# Glass Vs. Acrylic Tank



## burlybear (Mar 18, 2009)

I am going to be buying my first saltwater tank soon and was wondering if it was better to get a glass or acrylic tank. I know glass tanks are heavier but not as clear and the acrylic tanks can be scratched but have better clarity but which is better day to day?
Thanks,
BurlyBear


----------



## onefish2fish (Jul 22, 2008)

i dont think ill ever use an acrylic as my personal preference. i do however like the rounded edges on some acrylic tanks but over all just not a fan.
as you already know, acyrlic scratches easier but it can be buffed out which can be a pain. cleaning can be a pain as well because when you use a magnetic scraper you have to be extra careful that no sand, shells or grits are on the cleaner as you will leave nice stratches in the acrylic. glass is much harder to scratch but the down side is that once scratched theres nothing you can do about it. ive also read that one of them insulates heat more, but im not sure which.

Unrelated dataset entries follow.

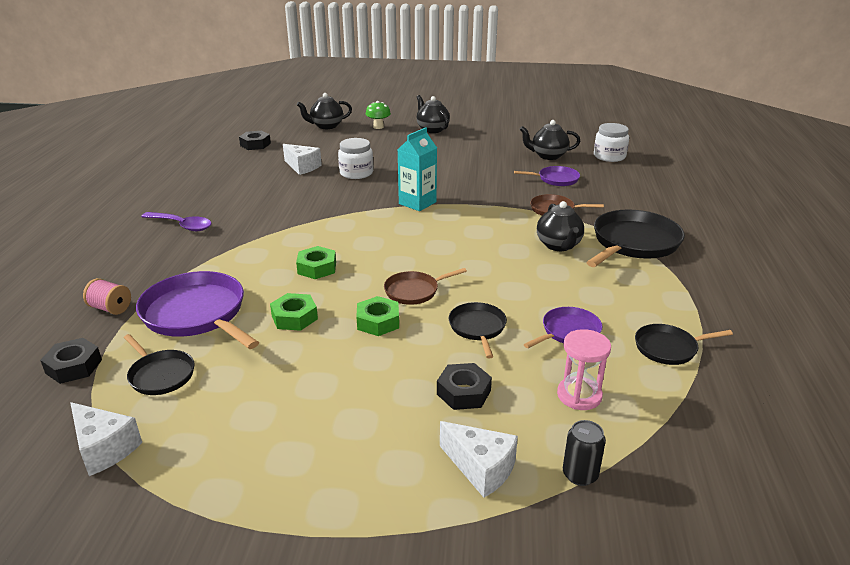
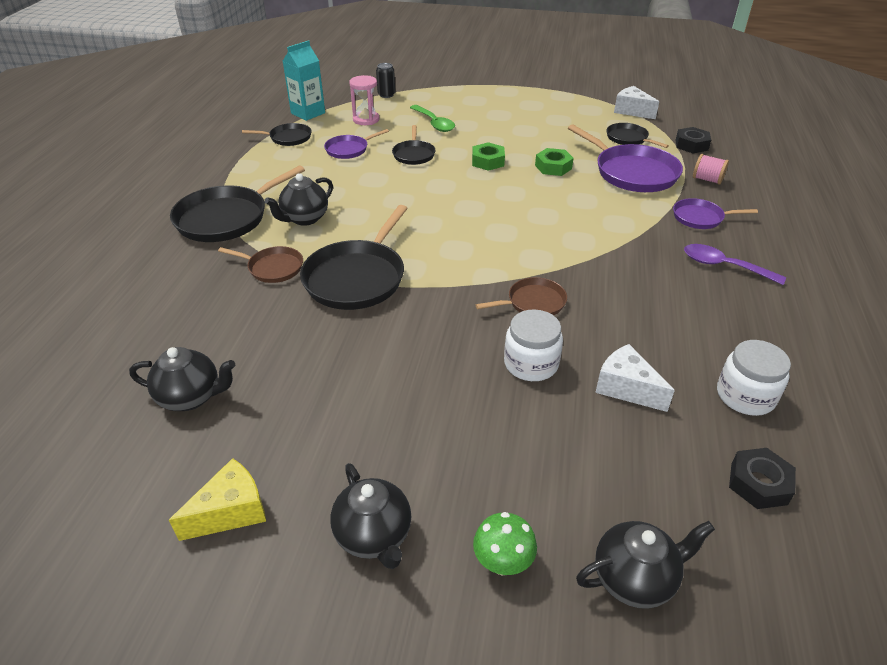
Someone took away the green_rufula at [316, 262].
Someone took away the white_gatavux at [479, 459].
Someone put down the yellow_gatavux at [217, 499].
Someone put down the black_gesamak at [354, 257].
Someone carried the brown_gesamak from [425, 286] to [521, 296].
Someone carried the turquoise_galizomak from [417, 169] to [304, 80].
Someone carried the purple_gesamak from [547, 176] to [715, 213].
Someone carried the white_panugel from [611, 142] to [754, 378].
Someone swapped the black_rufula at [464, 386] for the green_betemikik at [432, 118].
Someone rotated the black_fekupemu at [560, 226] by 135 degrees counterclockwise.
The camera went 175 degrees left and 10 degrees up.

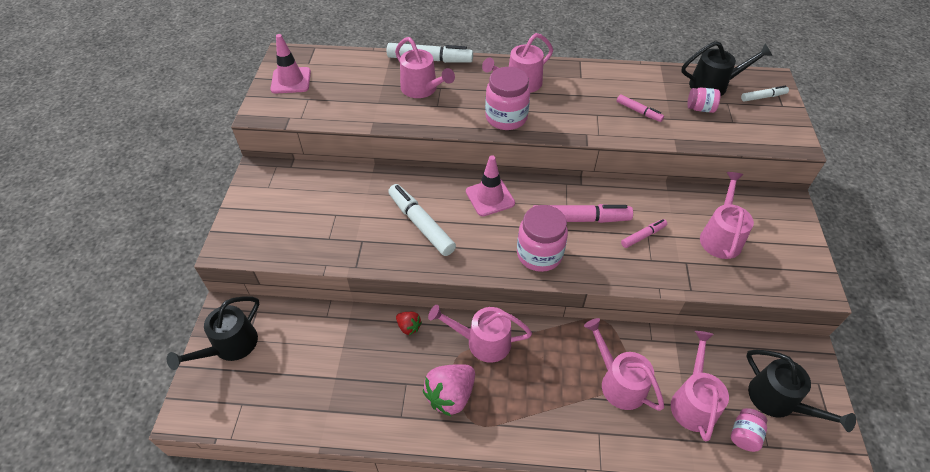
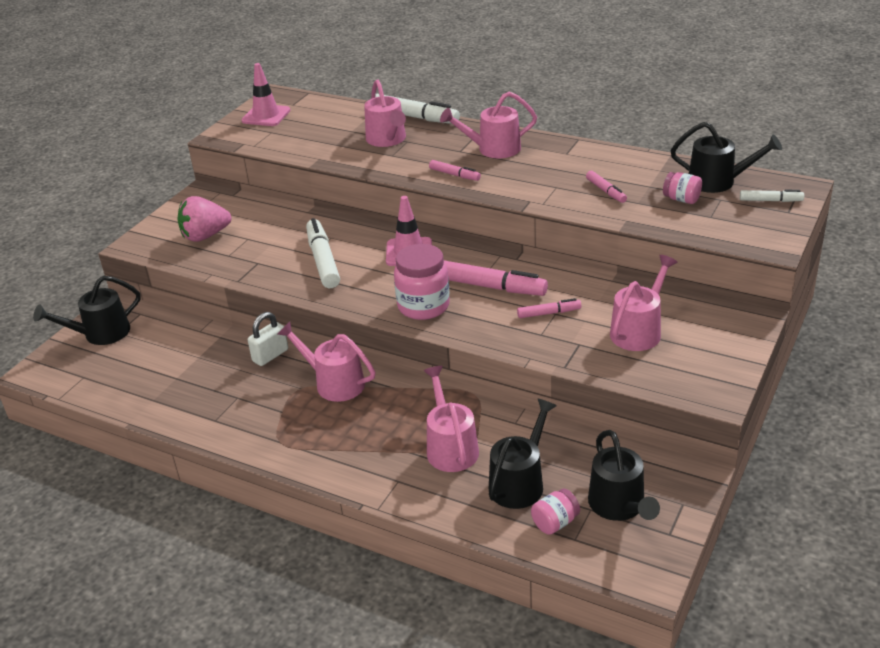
Someone carried the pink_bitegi from [449, 390] to [204, 219].
Someone swapped the red_bitegi at [409, 323] for the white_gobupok at [268, 339].
Someone swapped the pink_panugel at [507, 98] for the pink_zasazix at [455, 170].
Someone repainted the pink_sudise at [700, 386], which became the black_sudise at [523, 454].
The camera went 25 degrees right and 15 degrees down.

what size tank are you planning?


----------



## easty83 (Dec 21, 2008)

the acrylic has the better insulating capabilities.


----------



## onefish2fish (Jul 22, 2008)

i thought that but wasnt sure so i didnt say, this isnt always "better" though as temps run hot in the summer esp with the lights on. 

again i really think it comes down to prefference on glass and acrylic.


----------



## easty83 (Dec 21, 2008)

dont worry i know what you mean, there is almost no need for a heater where i live in Australia, but a chiller becomes mandatory if you wanted to run a marine steup.


----------



## Tyyrlym (Jun 1, 2008)

Glass.

Something my Eclipse system has taught me is that acrylic scratches. Not easily, that might indicate you can avoid it. You can't. They will invariably scratch in places that you'll have to look at every day and where buffing it out isn't an option unless you break the tank down.

As for glass being heavier... just how often are you planning on carrying the tank around?


----------



## burlybear (Mar 18, 2009)

So, from the general conscious it sounds like glass is the best option especially since I live in Florida and definitely don’t need the tank holding any extra heat during the summer.
Thanks for the help,
BurlyBear


----------



## BlueHalo (Mar 15, 2009)

You could always order a tank with starfire glass, costs a bit more but it is as clear as acrylic


----------